Now, you need to implement the update step. Remember that the update step is converting the sigmas into measurement psace using the function \(h(x)\):

\[\mathcal Z = h(\mathcal Y)\]
\[\bar\Sigma^{x,z} = \sum_{i=0}^{2n}w_c^i(\mathcal X^i - \bar\mu)(\mathcal Z^i - \bar\mu)^T\]

Then, we compute the new state estimate using the reisdual and Kalman gain:

\[\begin{split}\begin{aligned} K &= \bar\Sigma^{x,z}S^{-1}\\ \mu &= \bar\mu + Ky \end{aligned}\end{split}\]

and the new covariance is computed as :

\[\Sigma = \bar\Sigma - KSK^T\]

Implement the update function update(hx, mu, Sigma, z, sigmas_f, wm, wc, Q):

  • hx is the measurement function

  • mu, Sigma are the mean and covariance after the prediction step.

  • z the measurement received

  • sigmas_f the sigma points

  • Q the measurement noise

You can use the following measurement function to test the code:

+ show/hide code

If we try with the previous values we obtain and the following parameters we obtain:

update(hx, mu, Sigma, np.array([11, 11]), sigmas_f, wm, wc, np.diag([0.2, 0.5]))

array([11.38019055, 10.99044453])
array([[1.67846715, 0.50288057],
      [0.50288057, 1.99941257]])

Using the UKF

Let’s solve some problems so you can gain confidence in how easy the UKF is to use. We will start with a linear problem you already know how to solve with the linear Kalman filter.

Although the UKF was designed for nonlinear problems, it finds the same optimal result as the linear Kalman filter for linear problems.

We will use the filter to track an object in 2D using a constant velocity model.

We define the state of the robot as:

\[\mathbf x = \begin{bmatrix}x & \dot x & y & \dot y \end{bmatrix}^\mathsf{T}\]

The engineers are telling us that the robot moves following the Newtonian equations:

\[\begin{split}\begin{aligned} x_k &= x_{k-1} + \dot x_{k-1}\Delta t \\ y_k &= y_{k-1} + \dot y_{k-1}\Delta t \end{aligned}\end{split}\]
  1. Use the previous equations to define the state transition matrix \(A\)
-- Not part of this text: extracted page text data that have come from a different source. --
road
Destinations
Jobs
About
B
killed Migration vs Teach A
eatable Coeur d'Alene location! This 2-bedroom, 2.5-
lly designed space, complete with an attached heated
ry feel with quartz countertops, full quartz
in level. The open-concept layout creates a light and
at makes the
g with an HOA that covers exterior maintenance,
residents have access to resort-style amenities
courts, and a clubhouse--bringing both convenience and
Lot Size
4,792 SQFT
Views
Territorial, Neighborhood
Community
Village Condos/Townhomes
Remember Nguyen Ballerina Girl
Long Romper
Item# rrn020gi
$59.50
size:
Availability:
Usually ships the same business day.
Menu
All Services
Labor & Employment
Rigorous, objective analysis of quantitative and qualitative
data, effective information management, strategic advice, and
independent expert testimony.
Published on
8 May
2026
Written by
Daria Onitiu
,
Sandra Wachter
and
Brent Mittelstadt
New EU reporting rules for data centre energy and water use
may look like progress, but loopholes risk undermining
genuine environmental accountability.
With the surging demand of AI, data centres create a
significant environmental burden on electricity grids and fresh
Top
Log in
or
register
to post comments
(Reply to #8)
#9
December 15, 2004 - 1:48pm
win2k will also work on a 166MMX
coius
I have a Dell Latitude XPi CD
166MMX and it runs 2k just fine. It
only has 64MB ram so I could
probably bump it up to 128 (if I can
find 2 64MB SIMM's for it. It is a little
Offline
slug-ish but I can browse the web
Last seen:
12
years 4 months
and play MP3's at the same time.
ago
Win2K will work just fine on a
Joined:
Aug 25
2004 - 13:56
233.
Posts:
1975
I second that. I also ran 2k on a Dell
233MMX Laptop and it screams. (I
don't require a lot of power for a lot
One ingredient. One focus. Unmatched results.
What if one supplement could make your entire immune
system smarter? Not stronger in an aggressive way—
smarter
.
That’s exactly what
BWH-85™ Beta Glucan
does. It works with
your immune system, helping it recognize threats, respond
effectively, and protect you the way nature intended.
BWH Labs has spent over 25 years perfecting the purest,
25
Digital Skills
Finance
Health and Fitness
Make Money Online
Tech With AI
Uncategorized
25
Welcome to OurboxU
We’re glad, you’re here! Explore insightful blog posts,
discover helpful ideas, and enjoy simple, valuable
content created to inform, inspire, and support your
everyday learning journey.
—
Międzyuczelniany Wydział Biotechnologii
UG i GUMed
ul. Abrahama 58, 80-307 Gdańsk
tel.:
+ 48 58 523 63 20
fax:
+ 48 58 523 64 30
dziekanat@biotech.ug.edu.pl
The sensors provide position but not velocity.

  1. Define the measurement function as a matrix \(H\).

The sensor readings are in meters with an error of \(\sigma=0.3\) meters in both x and y. This gives us a measurement noise matrix of

\[\begin{split}Q = \begin{bmatrix}0.3^2 &0\\0 & 0.3^2\end{bmatrix}\end{split}\]

Finally, let’s assume that the process noise can be represented by the discrete white noise model - that is, that over each time period the acceleration is constant.

\[\begin{split}R = \begin{bmatrix} \frac{1}{4}\Delta t^4 & \frac{1}{2}\Delta t^3 \\ \frac{1}{2}\Delta t^3 & \Delta t^2\end{bmatrix} \sigma^2\end{split}\]
  1. Write the transifiton function f_cv.

  2. Write the measurement function H_cv.

  3. Use this function with the UKF and see what happens.